Hz. Mevlâna Kur’ân’ı bir geline benzetir ve şöyle der: Kur’ân bir gelin gibidir. Peçeyi açmakla sana yüzünü göstermez. O bahsettiğin ve sana bir zevk vermeyen, bir şey keşfettirmeyen kimse, senin peçeyi açmanı kabul etmedi, seni aldatıp kendisini sana çirkin gösterdi.. Fakat eğer sen, peçeyi açmaz da gelinin rızasını istersen, gidip onun tarlasına, ekinine su verir, uzaktan hizmetlerde bulunur, rızası olan şeyde çalışırsan, sen onun peçesini açmadan da, o sana yüzünü gösterir.
Kur’ân denilen gelin, iman başkentini (kalbi) kavgadan arî gördüğü zaman yüzünden örtüsünü atar.”
Kültürümüzde gelin alma öyle sıradan bir iş değildir. Önce dünür olmak gerekir. Uzun soruşturmalardan sonra söz kesilir. Mehir konuşulur. Nişan, nikah merasimlerinden sonra düğün günü gelir. Sonra gelin almaya gidilir. Konvoylarla gelin, evin kapısına gelir. Gelinlik bile kıskanılır kem bakışlardan. Bunun için gelinliğin üstü de örtülür. Hatta arabadan, eve girerken kapı girişine battaniyeler gerilir. Sonra gelin, odasına çıkıp damadını beklemeye başlar. Gündüz yapılan bir dizi merasimin ardından yatsı namazını camide cemaatle kılıp gelen damat, dualarla gelinin yanına katılır. Gelin yine de yüzünü açmaz, damada. Yüz görümlüğü beklemektedir. Tüm bu aşamalardan sonra gelin, damadına yüzünü açar.
Hz. Mevlana, işte geline benzetir Kur’ân’ın sır ve manalarına bürünüşünü. Durup dururken açılmaz manalar. Sıradan herkese de açılmaz. Onun sır ve manalarına muttali olabilmek için önce Kur’ân’a dünür olmak, onu anlamaya talip olmak gerekir. Ardından hiçbir fedakarlıktan kaçınmadan yapılması gerekenleri yapmak lazımdır.
Elbette Kur’ân, kadın erkek tüm insanlığa gelmiştir. Kadınlar da onu okumak, anlamak ve gereklerini yerine getirmekle mümkündür. Kadın da onu anlamaya dünür olmalı, buna istekli olmalıdır. Nasıl ki gelin, sayılan tüm aşamalardan sonra damadına açılırsa, damat da gelinine açılacaktır.

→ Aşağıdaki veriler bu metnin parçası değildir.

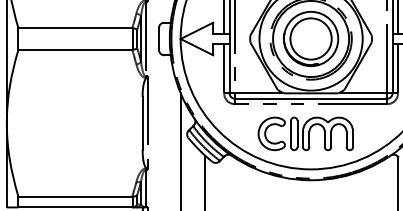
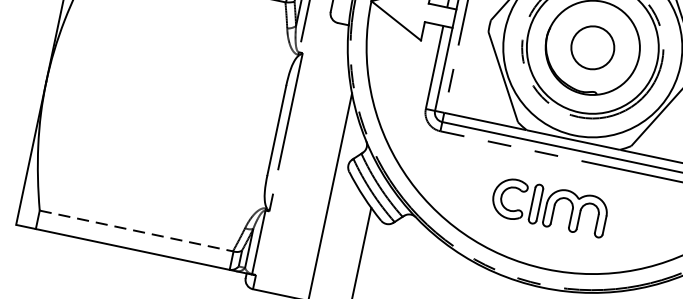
circle: (310, 38) -> (592, 46), size x0.6
part: (305, 133) -> (549, 206), size x0.7
line: (75, 196) -> (136, 230), solid -> dashed

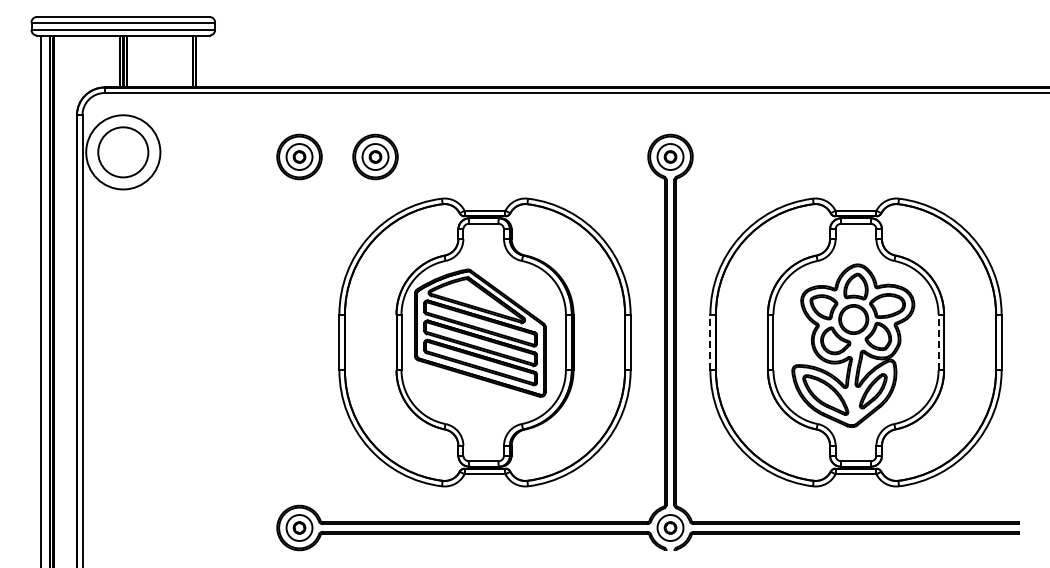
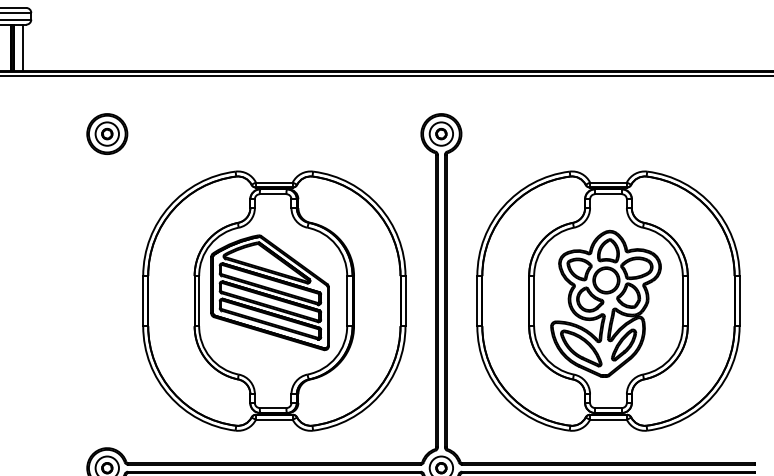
line: (205, 61) -> (22, 48), added
part: (375, 156) -> (175, 133), removed
line: (710, 342) -> (477, 301), dashed -> solid
line: (938, 342) -> (682, 301), dashed -> solid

Evet, Kur’ân kendisine talip olanlara açılır. Tıpkı hadiste belirtildiği gibi:
“Kur’ân, onu isteyene kolay ve yaşanılır gelir. Onu terk edene, zor, anlaşılmaz ve yaşanılmaz gelir.”
Rabbimiz buyuruyor: “Andolsun Biz, Kur’ân’ı düşünülüp öğüt alınsın diye kolaylaştırdık. Var mı düşünüp öğüt alan?!”
Demek ki Kur’ân’dan nasiplenebilmek için çabalamak gerekir, yorulmak gerekir. Önce onu anlamaya talip olmalı, ardından onu anlayabilmek için yapılması gerekenleri yapmalıdır. Yapılması gereken hiçbir şeyi yapmadan, Kur’ân’ın anlaşılmazlığından bahsetmek, onu doğru tanımamak ve onu anlamayı önceliklerimizin arasına koymamaktan kaynaklanır.